RAG from Scratch
Build a complete Retrieval-Augmented Generation pipeline from the ground up. Learn embeddings, vector search, reranking, and how to wire retrieval into LLM generation with citations.
This path draws on Cohere (strong RAG docs), Pinecone (vector DB), and LangChain (orchestration).
Steps
- Retrieval Augmented Generation (RAG)
cohere
intermediate
Guide on using Cohere's Retrieval Augmented Generation (RAG) capabilities such as document grounding and citations.
Start with the conceptual foundation — RAG solves hallucination by grounding LLM responses in retrieved evidence. Cohere has native RAG support unlike most providers where you must orchestrate retrieval yourself with LangChain or similar.
- Introduction to Embeddings at Cohere
cohere
beginner
Embeddings transform text into numerical data, enabling language-agnostic similarity searches and efficient storage with compression.
Embeddings are the bridge between text and vector search. Pay attention to Cohere's input type parameter (search_document vs search_query) and dimension choices — getting these right directly affects retrieval quality downstream.
- Pinecone documentation
pinecone
beginner
Pinecone is the leading vector database for building accurate and performant AI applications at scale in production.
Pinecone is the vector database layer — it stores and queries the embeddings you generate with Cohere or OpenAI. Focus on index configuration, especially the dimension setting which must match your embedding model exactly.
- Semantic Search with Cohere Models
cohere
intermediate
This is a tutorial describing how to leverage Cohere's models for semantic search.
Semantic search finds documents by meaning rather than keywords, and is the retrieval backbone of any RAG pipeline. Understand the two-stage pattern: embed your query, then search the vector index — you will combine this with reranking next.
- Master Reranking with Cohere Models
cohere
intermediate
This page contains a tutorial on using Cohere's ReRank models.
Reranking is the highest-impact single improvement you can make to RAG quality. It reorders retrieved documents by relevance using a cross-encoder model, and works with any embedding provider — not just Cohere's own embeddings.

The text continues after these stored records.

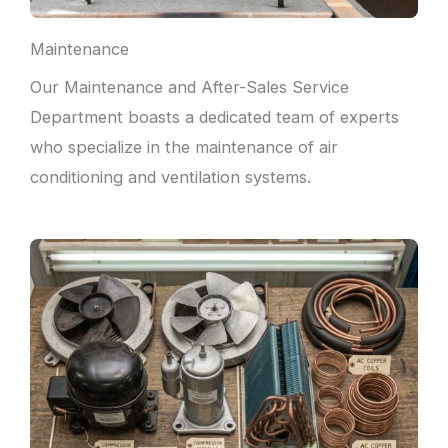
Maintenance
Our Maintenance and After-Sales Service
Department boasts a dedicated team of experts
who specialize in the maintenance of air
conditioning and ventilation systems.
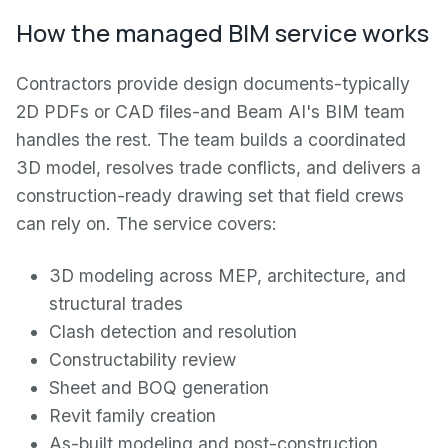
How the managed BIM service works
Contractors provide design documents-typically
2D PDFs or CAD files-and Beam AI's BIM team
handles the rest. The team builds a coordinated
3D model, resolves trade conflicts, and delivers a
construction-ready drawing set that field crews
can rely on. The service covers:
3D modeling across MEP, architecture, and
structural trades
Clash detection and resolution
Constructability review
Sheet and BOQ generation
Revit family creation
As-built modeling and post-construction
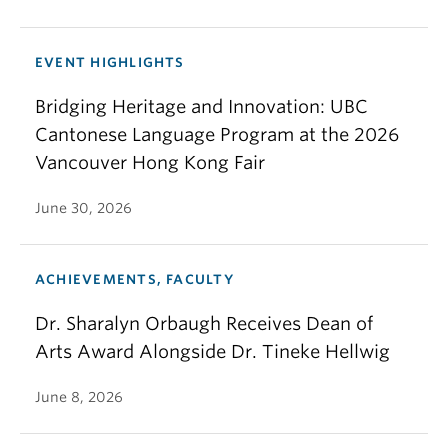
EVENT HIGHLIGHTS
Bridging Heritage and Innovation: UBC
Cantonese Language Program at the 2026
Vancouver Hong Kong Fair
June 30, 2026
ACHIEVEMENTS, FACULTY
Dr. Sharalyn Orbaugh Receives Dean of
Arts Award Alongside Dr. Tineke Hellwig
June 8, 2026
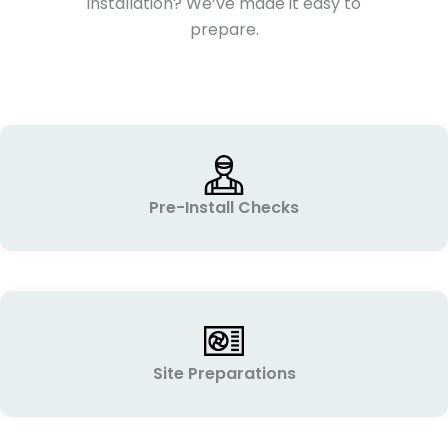
installation? We’ve made it easy to
prepare.
Pre-Install Checks
Site Preparations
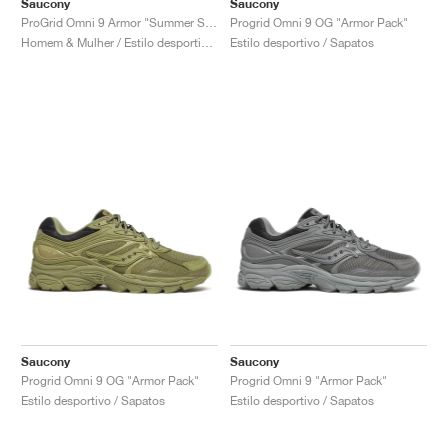
Saucony
Saucony
ProGrid Omni 9 Armor "Summer Sand"
Progrid Omni 9 OG "Armor Pack"
Homem & Mulher / Estilo desportivo / Sapatos
Estilo desportivo / Sapatos
Saucony
Saucony
Progrid Omni 9 OG "Armor Pack"
Progrid Omni 9 "Armor Pack"
Estilo desportivo / Sapatos
Estilo desportivo / Sapatos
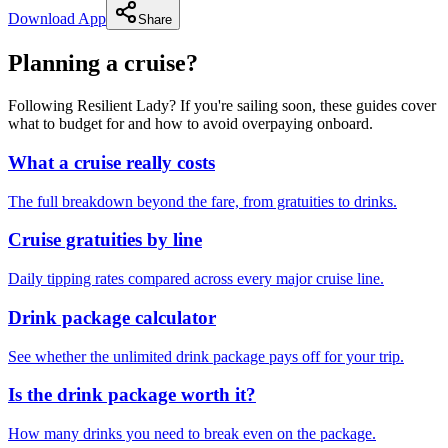
Download App
Share
Planning a cruise?
Following Resilient Lady? If you're sailing soon, these guides cover
what to budget for and how to avoid overpaying onboard.
What a cruise really costs
The full breakdown beyond the fare, from gratuities to drinks.
Cruise gratuities by line
Daily tipping rates compared across every major cruise line.
Drink package calculator
See whether the unlimited drink package pays off for your trip.
Is the drink package worth it?
How many drinks you need to break even on the package.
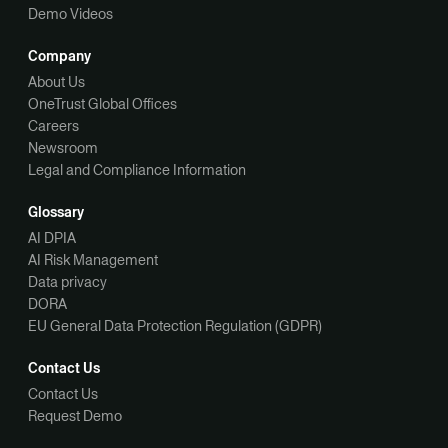
Demo Videos
Company
About Us
OneTrust Global Offices
Careers
Newsroom
Legal and Compliance Information
Glossary
AI DPIA
AI Risk Management
Data privacy
DORA
EU General Data Protection Regulation (GDPR)
Contact Us
Contact Us
Request Demo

- Retrieval augmented generation (RAG) - quickstart
cohere
beginner
A quickstart guide for performing retrieval augmented generation (RAG) with Cohere's Command models (v2 API).
This ties together embeddings, search, and generation into a working RAG pipeline. Focus on how retrieved documents flow into the generation prompt — the chunking strategy you choose here directly affects both citation quality and response accuracy.
- RAG Citations
cohere
intermediate
Guide on accessing and utilizing citations generated by the Cohere Chat endpoint for RAG. It covers both non-streaming and streaming modes (API v2).
Citations ground RAG responses in their source material and are essential for production trustworthiness. Cohere's citation system provides span-level grounding back to specific chunks — more granular than most custom implementations offer.
- Build a custom RAG agent with LangGraph
langchain
intermediate
Agentic RAG uses tool-calling agents to decide when and how to retrieve, rather than always retrieving. This is the evolution from simple RAG — the agent can reformulate queries, retrieve from multiple sources, or skip retrieval entirely based on context.
- Building Agentic RAG with Cohere
cohere
intermediate
Hands-on tutorials on building agentic RAG applications with Cohere
Cohere's take on agentic RAG integrates tool use with their native RAG pipeline. Compare this with the LangGraph approach in the previous step — Cohere handles more orchestration natively while LangGraph gives you full control over the agent graph.